Pothole-filled roads in the city and the resulting traffic jams are endangering the lives of emergency and trauma patients, who need to reach the hospital in the golden hour – the first 60 minutes following a serious injury.

“Precious time is lost because of delay in reaching the hospital, owing to the traffic snarls caused by potholes and waterlogging. Many emergency patients don’t reach hospital on time,” said Dr Khusrav Bajan, head of emergency at Hinduja Hospital.

The golden hour is the most critical period – a matter of life and death for the victim. This is particularly important for those who have suffered a heart attack, a brain stroke, or been seriously injured in an accident.

“In the event of a heart attack, if the patient does not receive the essential life-saving treatment in the first 90 minutes, irreversible damage can be caused,” said Dr Rajiv Karnik, interventional cardiologist, Fortis Hospital.

In fact, Dr Bajan said, doctors now follow the platinum half-hour rule, as even 60 minutes could be a little too long.

Nearly 50-60% of the emergency patients reach hospitals late in the monsoon. “The gap between an emergency call and the arrival of the patient in the hospital is significantly more presumably due to bad road conditions and traffic jams,” said Dr Karnik.

Not just the travel time, the commute also makes things doubly dangerous for patients. “Patients have to endure jerks.

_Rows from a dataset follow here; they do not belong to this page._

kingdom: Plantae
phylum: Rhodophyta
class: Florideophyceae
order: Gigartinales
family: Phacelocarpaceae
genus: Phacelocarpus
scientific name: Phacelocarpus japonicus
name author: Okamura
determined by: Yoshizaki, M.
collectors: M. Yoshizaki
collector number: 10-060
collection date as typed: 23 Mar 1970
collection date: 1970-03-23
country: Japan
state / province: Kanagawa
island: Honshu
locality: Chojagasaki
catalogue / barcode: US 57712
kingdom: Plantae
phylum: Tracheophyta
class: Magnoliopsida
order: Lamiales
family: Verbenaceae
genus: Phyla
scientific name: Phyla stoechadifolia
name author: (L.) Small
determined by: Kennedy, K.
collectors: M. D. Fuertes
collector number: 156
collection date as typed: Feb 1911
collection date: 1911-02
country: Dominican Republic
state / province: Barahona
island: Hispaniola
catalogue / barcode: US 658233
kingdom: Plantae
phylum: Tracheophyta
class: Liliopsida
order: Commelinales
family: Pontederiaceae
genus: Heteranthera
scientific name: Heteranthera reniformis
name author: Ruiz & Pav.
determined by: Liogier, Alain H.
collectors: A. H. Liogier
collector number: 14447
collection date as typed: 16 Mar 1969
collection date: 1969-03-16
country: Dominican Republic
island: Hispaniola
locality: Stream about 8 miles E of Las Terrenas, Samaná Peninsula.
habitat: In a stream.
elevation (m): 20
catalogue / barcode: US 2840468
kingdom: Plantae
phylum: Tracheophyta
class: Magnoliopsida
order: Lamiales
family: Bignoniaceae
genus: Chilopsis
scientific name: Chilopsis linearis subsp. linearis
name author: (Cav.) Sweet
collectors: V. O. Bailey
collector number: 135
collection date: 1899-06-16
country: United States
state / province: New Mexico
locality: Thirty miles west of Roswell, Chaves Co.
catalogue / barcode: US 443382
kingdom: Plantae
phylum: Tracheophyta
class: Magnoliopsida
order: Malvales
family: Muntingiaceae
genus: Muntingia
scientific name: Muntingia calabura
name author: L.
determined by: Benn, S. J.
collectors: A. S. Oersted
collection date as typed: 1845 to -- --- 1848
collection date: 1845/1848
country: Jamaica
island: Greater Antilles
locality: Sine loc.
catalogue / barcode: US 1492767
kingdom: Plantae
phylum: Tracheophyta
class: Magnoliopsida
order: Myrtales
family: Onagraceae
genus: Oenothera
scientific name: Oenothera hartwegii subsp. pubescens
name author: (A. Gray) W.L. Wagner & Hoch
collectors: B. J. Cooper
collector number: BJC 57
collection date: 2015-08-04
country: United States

This is a major concern when we are handling cardiac and fracture cases,” said Sweta Mangal, chief executive officer, Ziqitza Health Care Ltd. which operates 35 ambulances as part of the Dial 1298 for Ambulance service in the city.

Ambulance providers also find it difficult to maintain the monitoring equipment. “In cardiac cases we have to continuously monitor the patient’s pulse. Some times the medical equipment get switched off due to the jerks and need to be restarted, which takes a few minutes,” said Mangal.